Current position: Carefully Floating
Stocks and Mortgage Bonds are both lower to start the week, but are well off their worst levels after some weaker manufacturing data.
We made a good call over six months ago, saying to circle your calendar on November 10, because we thought we would see Core CPI inflation make a turn lower and that the Bond market would react positively. Sure enough, it had one of its best days of the year, leading to a decline in rates. When we look forward at upcoming inflation readings, we believe that Q2 will be a very good period of time for inflation to move lower, causing another meaningful leg lower in rates. Specifically, we believe May 10th is another day you should circle, which is when the April CPI data will be released.
As Barry mentioned in this morning's update (make sure you watch), the inflation reports are rolling 12 month reports. That means that in the year-over-year calculation, the new monthly reading replaces that same monthly reading from a year ago.
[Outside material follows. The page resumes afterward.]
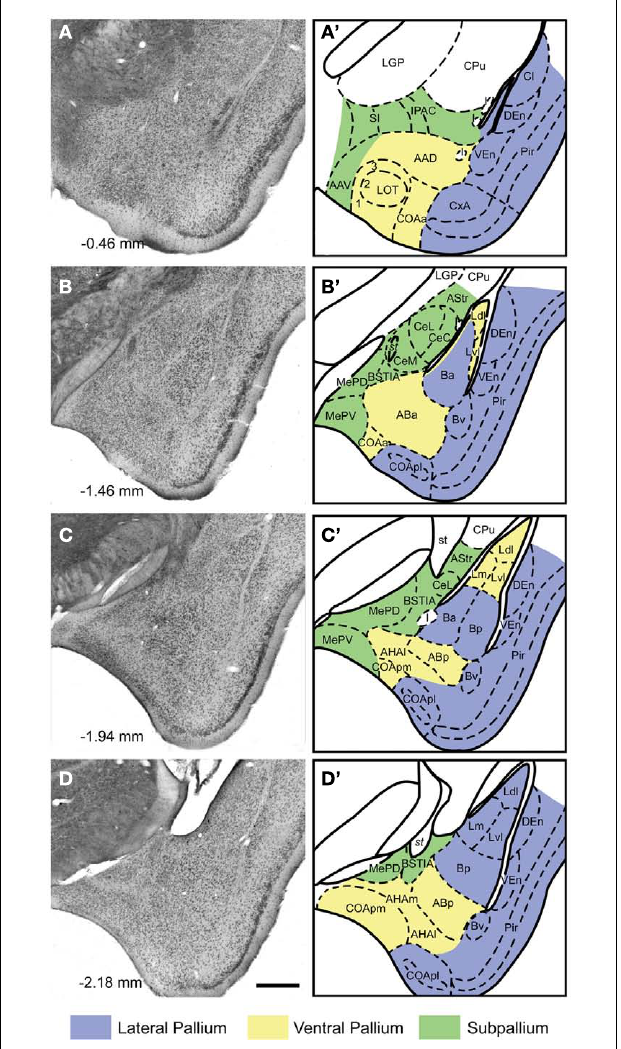
FIGURE 1 | Cytoarchitecture of the amygdaloid complex of the mouse Nissl-stained frontal sections (A–D) through the amygdala of the mouse (A rostral, D caudal) with indication of the antero-posterior level relative to Bregma according to Paxinos and Franklin (2001) . In the right panels (A (cid:2) –D (cid:2) ) , the boundaries between the different nuclei and fiber tracts are delineated in schematic drawings of the same sections.The embryological origin (subpallial, lateropallial, ventropallial) of the different amygdaloid structures is also indicated. For abbreviations, see list. Calibration bar = 400 μ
We can look at the numbers from last year that we will replace with new numbers for 2023 to get an idea of where inflation could go. The higher the replacement figure from last year, the easier it is to see year-over-year inflation decline. On the other hand, the lower the figure from 2022, the harder it is to see inflation make progress lower. Additionally, because shelter makes up 39% of core CPI, it's also important to look at the shelter figures from last year that we will be replacing.
January CPI (released Feb 14) - High replacement on overall core, low replacement on Shelter - may be hard to see meaningful progress.
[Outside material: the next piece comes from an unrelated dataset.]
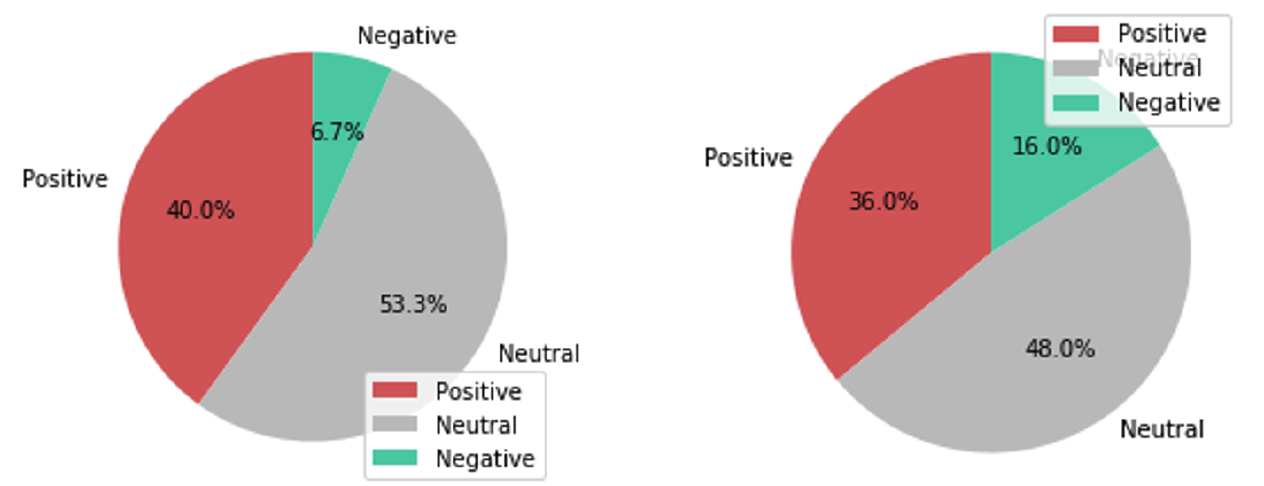
Figure 4. Sentiment analysis for StockTwits ( left piechart) and Twitter ( right piechart) datasets using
February CPI (released Mar 14) - High replacements on both Core and Shelter - should see inflation drop.
March CPI (released Apr 12) - Low replacement on Core, high replacement on Shelter - will be hard to see progress.
April CPI (released May 10) - High replacement on Core and Shelter. This continues for the entire quarter, and May 10 should be the start of a big improvement in rates.
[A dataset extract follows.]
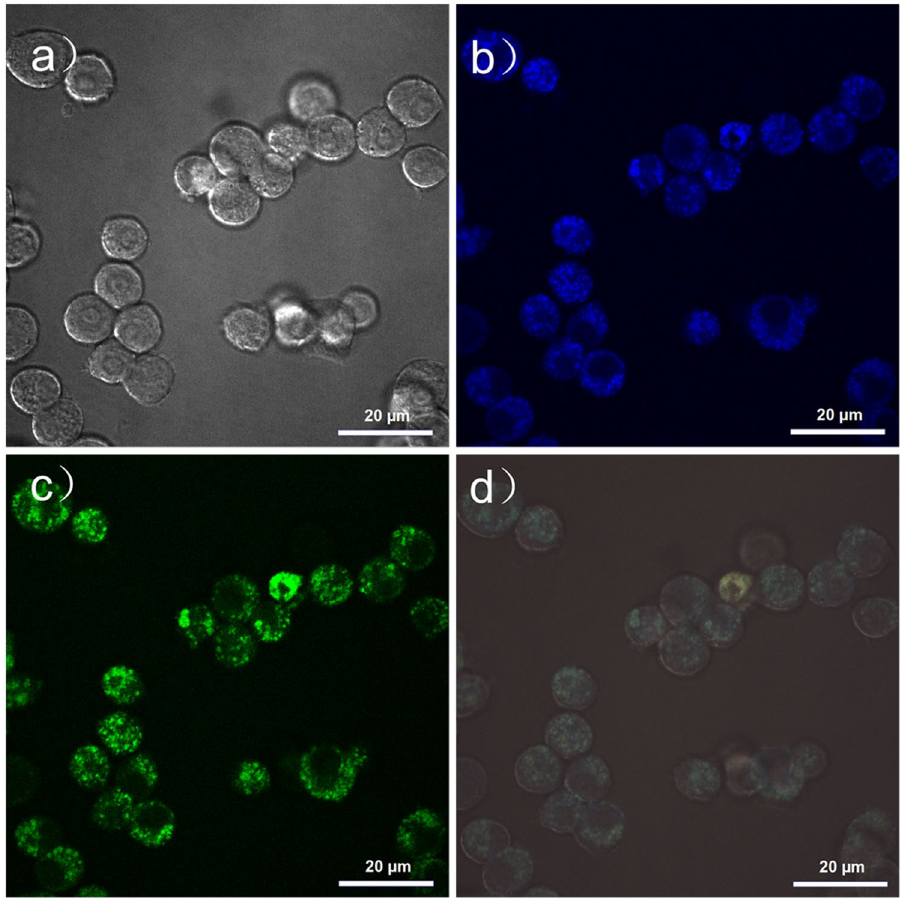
Figure 7. Representative upconversion photoluminescence images of RAW 264.7 cells incubated with N-dots (0.5 mg/mL) for 6 h at 37 °C. ( a ) Bright field image, ( b , c ) photoluminescence images obtained at ( b ) 425–475 nm and ( c ) 500–550 nm under 770 nm excitation, ( d ) superimposed image of ( b ) and ( c ). Scale bar: 20 µ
Manufacturing Continues to Show Weakness
The ISM Manufacturing Index showed that the last two months of 2022 ended in contractions. The first 2023 regional reading for manufacturing activity, released for NY, showed that activity plunged to -33. This was much worse than estimates of -8.6, and if you remove the low from COVID, this is the worst reading since March 2009.
Here are some notable findings from the internals:
New orders went from -3.6 to -31.1
Shipments dropped to -22.4 from +5.3
Backlogs fell to -14.3, marking the eighth consecutive month of contraction
Inventories rose slightly
Prices paid fell a sharp 17 pts to 33
Employment dropped 11 pts to its lowest since September 2020
Workweek fell further below zero at -10.4
While this is only one region, it continues to show that manufacturing is in a recession and points to broader economic weakness. The internals show backlogs falling, inventories rising, and prices paid falling sharply, showing that we should continue to see goods prices fall and help the inflation story.
CoreLogic Single-Family Rent Report
CoreLogic reported that rental price gains decelerated in November to + 7.5% from last year, which is a slower pace of increase from the + 8.8% in October. It is still almost double the average rental year over year increase before covid of roughly 4%, but this deceleration will help inflation move lower once it catches up in the numbers, which we think will happen in the first half of 2023.
Week Ahead
Wednesday: Mortgage Applications, Producer Price Index, Retail Sales, NAHB Housing Market Index, 20 - year Auction
Thursday: Housing Starts and Permits; Initial Jobless Claims; Debt Ceiling limit reached
Friday: Existing Home Sales
Technical Analysis
Mortgage Bonds opened the day sharply lower, but found support at the 25 - day Moving Average. After the weaker manufacturing data, Bonds recovered most of their losses and are now in the middle of the range, between the aforementioned support level and overhead resistance at 101.671, which has been a very tough ceiling.
The 10 - year is trading at 3.50%, in a wide range between a triple overhead ceiling and support at 3.43%, which has also been a tough level to breach. After locking in Friday and avoiding the move lower, we can begin the day floating, as support is holding and there is room to the upside.